Itinerant exhibitionMoving pictures were first presented to audiences in borrowed spaces: fairgrounds, public halls, theatres, shops, galleries and even a few palaces. Permanent cinemas only started appearing in Scotland in 1907, and even those were conversions of existing buildings. Cinema owes its initial popularity to these borrowed spaces and to many entrepreneurial, ingenious people who brought the cinematograph to town and country. Theirs was a very challenging job, using skills developed in other occupations like lantern lecturing, touring concerts and music-hall performance. At a time when moving pictures were simple glimpses of reality or very short silent sketches, and before there was a whole industry dedicated to their marketing and distribution, the work of these travelling exhibitors made cinema popular by placing it in the context of a more appealing show.
Recalling the main groups involved in the British film trade before permanent cinemas, A.C. Bromhead, director of Gaumont, spoke of three main categories: the fairground travelling showpeople, the town hall showpeople, and the music hall exhibitors. These were quite distinct forms of practice with different but overlapping audiences and social standing. The fairground milieu is examined in more detail in another section, while here we look at the Scottish exhibitors putting on shows in other types of venues.
There was no shortage of meeting places in Scotland at the turn of the century. During the second half of the 19th century, public halls had been built all over Scotland by a variety of investors. Broadly speaking, the new civic meeting spaces could be either built by municipal authorities, by religious or friendly societies, or by private landlords. Within these categories, the halls could have a more or less commercial bent. Most municipal authorities and societies used their halls for their own meetings, but also rented them out to other groups, including entertainers, or promoted their own commercial events as a means of fundraising for the organisation. Halls were often governed by committee, which tended to foster a strong community-service ethos. While these halls aimed to be sustainable and to yield some profit, the types of activities that took place in them depended to a great extent on the criteria of the governing board; some were wary of purely recreational events such as dances, whereas others were more liberal or profit-oriented
Just to give a sense of the widespread availability of such spaces, the Canmore website lists 647 drill halls, 136 masonic halls, 166 town halls, over a hundred public and village halls, and many more meeting places attached to churches, schools, libraries, and clubs. Having a place where the community could gather was a priority, and an important driver of this impulse was the idea of 'rational recreation'. As working conditions improved, even if very slowly, people started to think about using their leisure time in other ways beyond drinking. Sports and hobbies started to become a feature of everyday life. The expansion of the railways, meanwhile, connected many small settlements to one another and to the cities. This allowed artists and entertainers to travel easily from town to town for one-night-only shows.

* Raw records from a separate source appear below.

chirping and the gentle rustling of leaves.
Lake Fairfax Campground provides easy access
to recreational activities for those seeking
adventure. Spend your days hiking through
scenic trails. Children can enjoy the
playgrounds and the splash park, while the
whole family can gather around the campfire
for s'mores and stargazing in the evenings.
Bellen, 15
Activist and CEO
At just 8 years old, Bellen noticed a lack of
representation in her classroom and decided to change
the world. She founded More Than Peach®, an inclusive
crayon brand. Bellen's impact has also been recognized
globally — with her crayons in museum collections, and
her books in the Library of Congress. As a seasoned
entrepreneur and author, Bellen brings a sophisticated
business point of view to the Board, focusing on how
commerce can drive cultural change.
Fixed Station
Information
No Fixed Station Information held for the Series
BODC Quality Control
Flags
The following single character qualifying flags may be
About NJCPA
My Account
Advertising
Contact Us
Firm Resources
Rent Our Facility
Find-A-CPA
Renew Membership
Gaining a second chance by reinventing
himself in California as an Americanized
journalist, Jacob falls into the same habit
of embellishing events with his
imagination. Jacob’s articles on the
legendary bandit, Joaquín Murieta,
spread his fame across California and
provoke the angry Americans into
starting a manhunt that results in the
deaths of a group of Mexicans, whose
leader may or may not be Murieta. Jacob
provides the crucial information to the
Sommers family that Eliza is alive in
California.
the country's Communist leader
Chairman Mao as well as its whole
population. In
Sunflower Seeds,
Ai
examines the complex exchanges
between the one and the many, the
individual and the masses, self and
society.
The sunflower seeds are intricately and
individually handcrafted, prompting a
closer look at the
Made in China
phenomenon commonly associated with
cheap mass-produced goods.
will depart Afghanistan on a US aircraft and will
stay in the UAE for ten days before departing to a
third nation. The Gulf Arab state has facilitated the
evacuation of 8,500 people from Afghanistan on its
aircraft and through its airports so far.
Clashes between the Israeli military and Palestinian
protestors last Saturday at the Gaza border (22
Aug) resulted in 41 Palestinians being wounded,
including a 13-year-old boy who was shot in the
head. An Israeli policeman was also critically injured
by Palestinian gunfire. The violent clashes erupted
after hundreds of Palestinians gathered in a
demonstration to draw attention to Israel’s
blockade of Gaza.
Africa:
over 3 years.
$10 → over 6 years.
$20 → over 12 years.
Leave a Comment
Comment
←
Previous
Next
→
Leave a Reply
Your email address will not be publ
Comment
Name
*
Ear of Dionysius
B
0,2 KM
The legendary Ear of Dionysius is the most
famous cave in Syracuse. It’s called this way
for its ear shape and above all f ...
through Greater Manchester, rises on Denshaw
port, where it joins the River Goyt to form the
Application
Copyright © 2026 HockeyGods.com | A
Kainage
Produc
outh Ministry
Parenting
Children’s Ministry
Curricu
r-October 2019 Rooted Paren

Between 1896 and the First World War, several types of travelling cinema shows were common in Scotland, each connected to other forms of entertainment. There were people like William Walker, of Aberdeen, Peter Feathers of Dundee, or Lizars of Glasgow who had been working as 'lantern lecturers' before. They delivered illustrated talks on various topics, using a magic lantern, but they usually did this as a sideline to their main job as printers, photographers or opticians. For them, the cinematograph was seen as an addition to the magic lantern; however, it also brought them closer to the entertainment business as opposed to the purely educational. These two categories were never fully distinct - the attraction of seeing the world on the screen was both for fun and for instruction. However, this educational image gave them an air of legitimacy and these exhibitors were more likely to be hired for private functions in the houses of the rich.
Many of them, however, also worked on their own initiative and in association with musicians, comedians and dancers to put on 'concert parties'. Moving pictures were then part of a variety show, like in urban music halls, although usually of a more wholesome nature. A great example of how difficult it was to organise and manage a concert party is provided by the case of Alexander Mathieson, who in 1903 organised a three-week tour of mining villages in Linlithgowshire and Lanarkshire, and wanted to show Georges Melies' Trip to the Moon. He failed because his hired projector and projectionist didn't work, but left behind a fascinating correspondence showing how he had to contact each venue (public halls in this case), agree terms of hire, find somebody in town who could hire him a piano, arrange local advertising and licensing, and make travel arrangements for all members of the company. It was very hard work and not very lucrative once the other artists had been paid.
The show had to be on the move because there were not enough films to change the programme. So as films became more abundant and interesting, some showmen started experimenting with longer stays in one place, as well as longer shows in bigger venues.